The sucker punch Lucic delivered to Sherwood was vicious, unnecessary, over the top and potentially dangerous. Will it be enough to deter him from doing something like this again? The NHL had better hope so.
Milan Lucic|Greg Thompson/Icon Sportswire via Getty Images
In a perfect world, Milan Lucic would have been suspended for 10 games, or even more, for going all John Wick vigilante on Kole Sherwood of the Columbus Blue Jackets Saturday night. But we live in a world where the NHL is skittish about having to deal with a Players’ Association that puts itself in the position of defending the miscreant while supposedly representing the rights of the aggrieved. So we’ll take the victories where we can here.
By any measure, the sucker punch Lucic delivered to Sherwood was vicious, unnecessary, over the top and potentially dangerous. It was hockey’s equivalent of taking a bazooka to a hornet’s nest. And it was the kind of dangerous play Lucic has been engaging in for years, as evidenced by the fact that he has been suspended and fined for similar kinds of sucker punches in the past three years. All told, Lucic has been suspended three times and fined five times over the course of his career prior to punching Sherwood with so much force that his head snapped back and he fell to the ice. (At which time Lucic tried to continue to mete out his own form of discipline by trying to get a couple more punches in.)
Should Sherwood have received a penalty for jabbing at the pad of Calgary Flames goalie David Rittich? Absolutely, he should have. And that’s exactly what happened. What he did not deserve was to be attacked by Lucic. As hanging judge George Parros pointed out, “the first contact between the players is Lucic’s glove hitting Sherwood’s face.”
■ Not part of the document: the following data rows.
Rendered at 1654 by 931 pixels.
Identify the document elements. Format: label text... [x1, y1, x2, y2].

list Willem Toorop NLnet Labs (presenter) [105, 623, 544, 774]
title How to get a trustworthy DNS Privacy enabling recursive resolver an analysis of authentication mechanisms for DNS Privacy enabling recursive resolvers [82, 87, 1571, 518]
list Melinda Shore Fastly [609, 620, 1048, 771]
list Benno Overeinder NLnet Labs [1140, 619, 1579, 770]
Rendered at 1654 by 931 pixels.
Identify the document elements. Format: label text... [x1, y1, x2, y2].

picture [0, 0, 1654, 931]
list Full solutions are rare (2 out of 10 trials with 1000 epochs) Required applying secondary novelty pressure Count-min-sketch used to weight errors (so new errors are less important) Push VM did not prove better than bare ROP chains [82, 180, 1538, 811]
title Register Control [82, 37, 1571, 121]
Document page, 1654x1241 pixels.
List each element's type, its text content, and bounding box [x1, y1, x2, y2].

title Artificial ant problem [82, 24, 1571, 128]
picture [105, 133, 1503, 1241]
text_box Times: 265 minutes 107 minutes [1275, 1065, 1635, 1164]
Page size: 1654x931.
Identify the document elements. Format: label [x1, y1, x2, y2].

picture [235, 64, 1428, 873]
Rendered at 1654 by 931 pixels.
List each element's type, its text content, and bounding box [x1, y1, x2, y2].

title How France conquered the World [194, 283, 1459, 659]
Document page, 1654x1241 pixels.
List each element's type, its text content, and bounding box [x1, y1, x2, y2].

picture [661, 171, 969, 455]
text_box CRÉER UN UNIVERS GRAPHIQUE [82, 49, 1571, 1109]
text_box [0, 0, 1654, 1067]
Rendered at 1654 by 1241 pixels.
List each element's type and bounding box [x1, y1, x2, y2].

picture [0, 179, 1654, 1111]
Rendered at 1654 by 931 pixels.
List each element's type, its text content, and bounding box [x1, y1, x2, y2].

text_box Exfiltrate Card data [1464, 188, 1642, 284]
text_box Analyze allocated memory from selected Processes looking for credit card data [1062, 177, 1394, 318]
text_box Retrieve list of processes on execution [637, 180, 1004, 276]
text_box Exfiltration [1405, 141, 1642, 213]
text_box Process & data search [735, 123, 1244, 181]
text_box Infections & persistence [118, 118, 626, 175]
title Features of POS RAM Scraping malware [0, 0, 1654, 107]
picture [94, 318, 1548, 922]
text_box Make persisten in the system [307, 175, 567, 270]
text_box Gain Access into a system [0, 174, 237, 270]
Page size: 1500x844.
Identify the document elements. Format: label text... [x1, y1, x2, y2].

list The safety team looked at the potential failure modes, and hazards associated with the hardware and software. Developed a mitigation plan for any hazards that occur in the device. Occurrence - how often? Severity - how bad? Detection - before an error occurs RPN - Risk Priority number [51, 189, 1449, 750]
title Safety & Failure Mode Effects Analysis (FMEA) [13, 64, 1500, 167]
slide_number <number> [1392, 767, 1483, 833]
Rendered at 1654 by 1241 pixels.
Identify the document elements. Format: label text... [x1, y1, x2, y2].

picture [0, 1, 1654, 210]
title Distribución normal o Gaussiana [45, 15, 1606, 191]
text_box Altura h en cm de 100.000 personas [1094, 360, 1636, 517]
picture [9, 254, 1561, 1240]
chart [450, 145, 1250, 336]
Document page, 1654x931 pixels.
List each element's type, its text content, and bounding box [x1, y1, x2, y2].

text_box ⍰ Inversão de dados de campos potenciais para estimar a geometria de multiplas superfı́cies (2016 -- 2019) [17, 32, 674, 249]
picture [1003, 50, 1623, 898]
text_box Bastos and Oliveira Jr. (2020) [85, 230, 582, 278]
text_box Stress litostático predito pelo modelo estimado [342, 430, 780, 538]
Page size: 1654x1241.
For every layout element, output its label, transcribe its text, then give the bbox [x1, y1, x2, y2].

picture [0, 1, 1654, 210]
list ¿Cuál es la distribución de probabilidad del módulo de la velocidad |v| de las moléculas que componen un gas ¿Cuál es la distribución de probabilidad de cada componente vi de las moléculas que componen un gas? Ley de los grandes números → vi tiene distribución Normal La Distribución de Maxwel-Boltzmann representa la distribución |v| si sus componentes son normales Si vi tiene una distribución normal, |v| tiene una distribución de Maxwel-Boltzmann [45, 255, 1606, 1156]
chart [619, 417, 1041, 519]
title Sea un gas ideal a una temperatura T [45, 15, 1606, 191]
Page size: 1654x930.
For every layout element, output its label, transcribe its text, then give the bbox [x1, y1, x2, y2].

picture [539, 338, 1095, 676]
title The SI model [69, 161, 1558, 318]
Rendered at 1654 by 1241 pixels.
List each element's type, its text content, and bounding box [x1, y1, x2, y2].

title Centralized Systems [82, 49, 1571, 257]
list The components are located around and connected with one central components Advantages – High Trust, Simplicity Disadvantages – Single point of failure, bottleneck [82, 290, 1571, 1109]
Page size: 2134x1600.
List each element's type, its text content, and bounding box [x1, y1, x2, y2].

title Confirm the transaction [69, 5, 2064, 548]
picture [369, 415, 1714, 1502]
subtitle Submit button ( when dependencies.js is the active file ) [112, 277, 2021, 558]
Lucic is a menace at the best of times, and these are most definitely not the best of times. Lucic might be the unhappiest person making $5.25 million a year in the world. Along with anyone who has two eyes, he has likely come to the realization that the game has passed him by at breakneck speed and his contributions beyond anything physical are minimal. He’s watching the career he worked so hard to earn slip away from him and he’s probably not happy about it. He’s with a new team after a disastrous stint with his former team and he probably feel he needs to prove his worth. (Not to mention the fact that just seconds prior to the punch, Sherwood stripped him of the puck like he was nothing more than a minor annoyance, then went in and had a scoring chance.)
This brew has the potential to lead to something ugly. Really ugly. Like Todd Bertuzzi-ugly. Perhaps a two-game suspension, and the scarlet letter of now being a repeat offender if he steps out of line again, will cause Lucic to pause and think before he tries to punch someone’s head off again. But judging by the number of times he’s been suspended and fined, combined with the fact that this punishment is ridiculously light, perhaps not. And if that’s the case, more of the same could be on the way. Lucic is only 31 and was never fleet of foot to begin with, so there’s probably no skating coach in the world who can get him up to speed with the rest of the league. So if he wants to keep his spot on the fourth line, it could be more of the same.
The encouraging thing about this suspension is that it flies in the face of hockey’s long-accepted notion that if you touch a goaltender, even with a flick of the stick, you’d better be prepared to pay a steep price. Nobody wants to see Open Season on goaltenders, but perspective is necessary. Even if the NHL’s logic is twisted in only the way the hockey culture can twist logic, Parros makes that pretty clear in his ruling. “If Lucic wants to engage Sherwood, he must do so in a way that allows Sherwood a chance to defend himself, or at the very least, prepare for the confrontation,” Parros said in his ruling. “Here, the punch is thrown so Sherwood does not have a chance to get his hands up to either protect himself or choose to engage Lucic.”
So Milan Lucic sat out Calgary’s overtime loss in Washington Sunday night and will continue to cool his heels when the Flames host Arizona Tuesday night. Meanwhile, he’ll be almost $65,000 lighter in the wallet. Doesn’t seem like a bad deal for a punch in the head that vicious. In fact, it might even be well worth the cost for him and the Flames. Will it be enough to deter him from doing something like this again? The NHL had better hope so, or else it could have an incident on its hands that is a lot worse – and with much more grave consequences – than it did Saturday night.